- Classification: Division I
- Season: 2019–20
- Teams: 8
- First round site: Walter Pyramid Long Beach, California
- Quarterfinals site: Walter Pyramid Long Beach, California
- Semifinals site: Honda Center Anaheim, California
- Finals site: Honda Center Anaheim, California
- Television: ESPN3

= 2020 Big West Conference women's basketball tournament =

The 2020 Big West Conference women's basketball tournament was the postseason women's basketball tournament that was scheduled to take place March 10–14, 2020, at two venues in the Los Angeles area. The first two rounds were scheduled for the Walter Pyramid in Long Beach, California, while the semifinals and championship were to be held at the Honda Center in Anaheim. The winner of the Big West tournament would have received the conference's automatic bid to the 2020 NCAA Division I women's basketball tournament. On March 10 it was announced the tournament will be played without spectators, in an effort to prevent the spread of the coronavirus. On March 12, the NCAA announced that the tournament was cancelled due to the coronavirus pandemic.

==Seeds==

| Seed | School | Conference | Overall | Tiebreaker |
|---|---|---|---|---|
| 1 | UC Davis | 12–4 | 17–12 |  |
| 2 | UC Santa Barbara | 9–7 | 14–15 | 2–0 vs. Irvine |
| 3 | UC Irvine | 9–7 | 13–17 | 1–1 vs.
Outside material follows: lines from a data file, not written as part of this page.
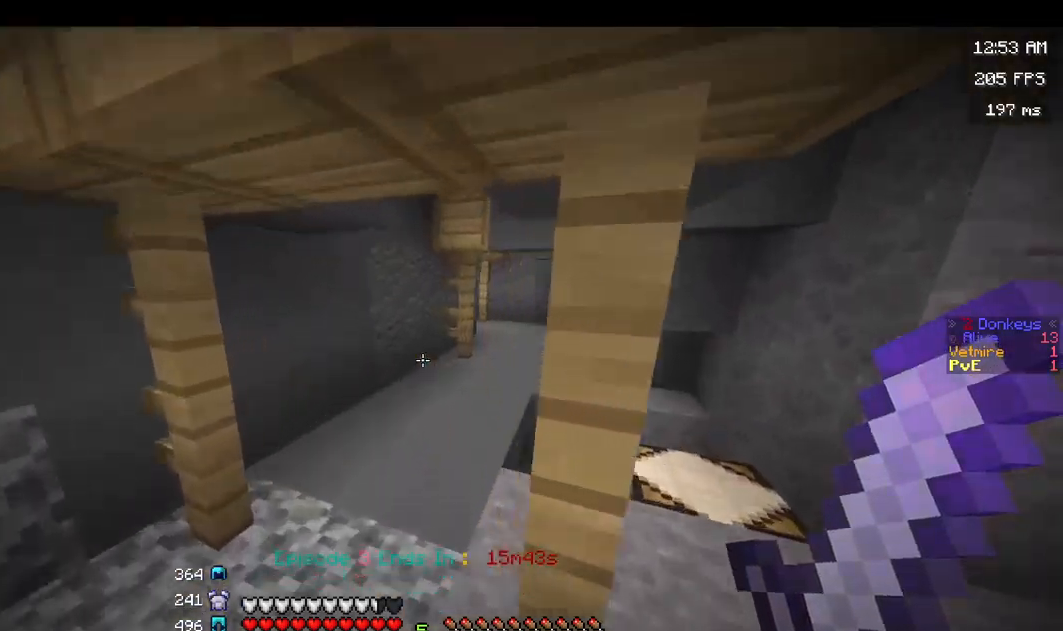
{"keys": ["w"], "mouse": [], "events": [[150, "a", "up"], [184, "space", "down"], [350, "space", "up"]]}
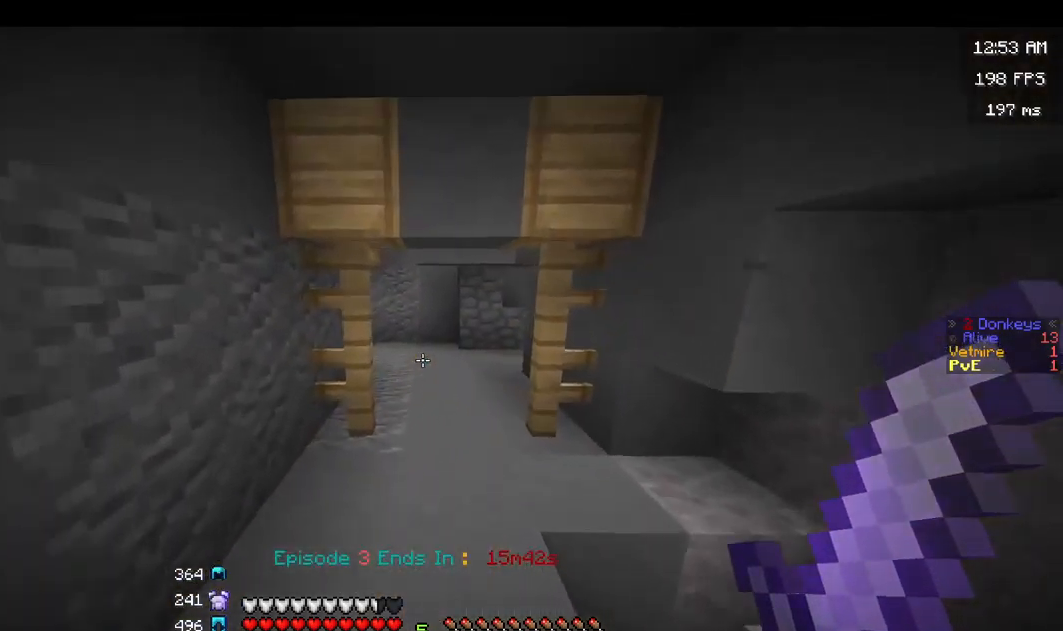
{"keys": ["w"], "mouse": [], "events": []}
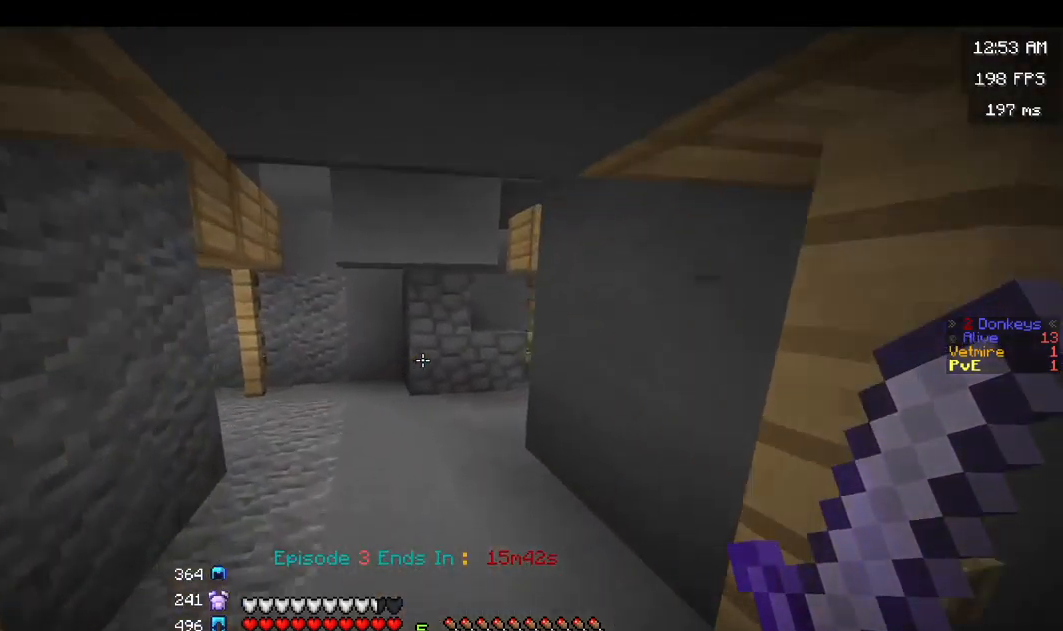
{"keys": ["a", "w"], "mouse": [], "events": [[50, "space", "down"], [217, "space", "up"], [400, "a", "down"]]}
Hawaii |
| 4 | Hawaii | 9–7 | 15–14 |  |
| 5 | Long Beach State | 8–8 | 13–16 |  |
| 6 | Cal State Fullerton | 8–8 | 16–13 |  |
| 7 | Cal State Northridge | 7–9 | 12–18 |  |
| 8 | Cal Poly | 6–10 | 9–18 |  |

==Schedule==

Session: Game; Time*; Matchup^{#}; Score; Television
First round – Tuesday, March 10
1: 1; 6:00 PM; #5 Long Beach State vs. #8 Cal Poly; 48–59; ESPN3
2: 8:30 PM; #6 Cal State Fullerton vs. #7 Northridge; 67–52
Quarterfinals – Wednesday, March 11
2: 3; 6:00 PM; #3 UC Irvine vs. #8 Cal Poly; 49–70; ESPN3
4: 8:30 PM; #4 Hawaii vs. #6 Cal State Fullerton; 72–59
Semifinals – Friday, March 13
3: 5; #1 UC Davis vs. #8 Cal Poly; Cancelled
6: #2 UC Santa Barbara vs. #4 Hawaii; Cancelled
Championship Game – Saturday, March 14
4: 7; Game 5 winner vs. Game 6 winner; Cancelled
*Game Times in PT. #-Rankings denote tournament seeding.